Faltam agora cinco minutos para o espectáculo começar e na plateia começo a ouvir o frenesim entusiasmado das escolas da honesta e sempre leal junta de freguesia de Arroios. Junta-se a nós o Jocka, que, juntamente com a sua trupe de acrobatas, abrirá o espectáculo desta manhã, com o número em que, preso a um tecido que se ergue no ar, fará a cabeça rodar, segundo as minhas contas, 7200º antes de, enfim, repousar no chão. O Jocka, cujas feições e maquilhagem me fazem lembrar (não me perguntem porquê) o António Variações, nasceu em Lisboa e cresceu encantado pelo circo e em especial pelos trapezistas. Os pais perguntavam-lhe se era mesmo uma vida de caravana a que queria e eu, em termos talvez menos chorosos, pergunto-lhe o mesmo. Ele diz que ao longo de trinta anos de carreira já visitou 192 países e que gosta de viajar, mas diz que seria igualmente feliz se tivesse trabalhado a vida inteira num circo em Lisboa. Ao ouvi-lo, percebo que lhe é relativamente indiferente o que se passa aqui em baixo. A vida parece-lhe um prelúdio entediante, um intervalo para publicidade, enquanto espera o momento em que sobe ao céu redondo vermelho e amarelo da tenda do circo, arriscando-se a cair desamparado, com a certeza de quem sabe não ser esse o seu destino.

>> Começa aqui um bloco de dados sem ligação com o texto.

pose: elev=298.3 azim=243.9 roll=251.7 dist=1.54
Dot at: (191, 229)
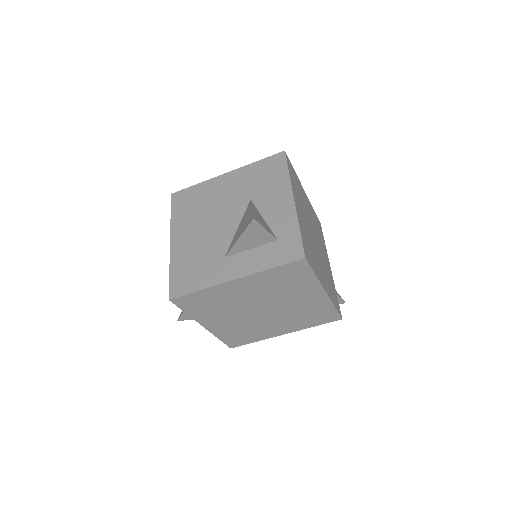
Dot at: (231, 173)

A seguir, converso dois ou três minutos com o Barry Lubin, um palhaço septuagenário mascarado de velha trapalhona. Fala-me da sua infância tímida em Nova Jersey e da revelação que sentiu no dia em que, ao passear de bicicleta com os amigos, deu um trambolhão de todo o tamanho e ouviu os amigos rirem à gargalhada, depois de perceberem que não se magoara. A partir daí, passou a procurar de todas as maneiras cair melhor. Ao vê-lo atuar, atirando pipocas para o público, caminhando aos tropeções, apertando o que só posso definir como almofadas de peidos, percebo que a presença do palhaço no circo talvez seja o momento em que, perante o maravilhoso espanto que nos causa as demonstrações de mestria dos outros artistas, nos rimos da nossa incapacidade para os imitar. Ou talvez seja da almofada de peidos, fenómeno que, de facto, tem muita piada.
Entrevisto ainda um casal chileno que percorre o mundo, acompanhado do filho de três anos, a fazer malabarismos em bicicleta. O homem tem a cara mais teatral que já vi e diz-me ser (e isto parece mais norma do que exceção) a sexta geração de uma família circense. Pergunto-lhe se já pensou em fazer outra coisa e ele diz que sim, que tentou, mas que nasceu para fazer os outros sorrirem. Quando o vejo atuar, tenho a certeza de que tem razão.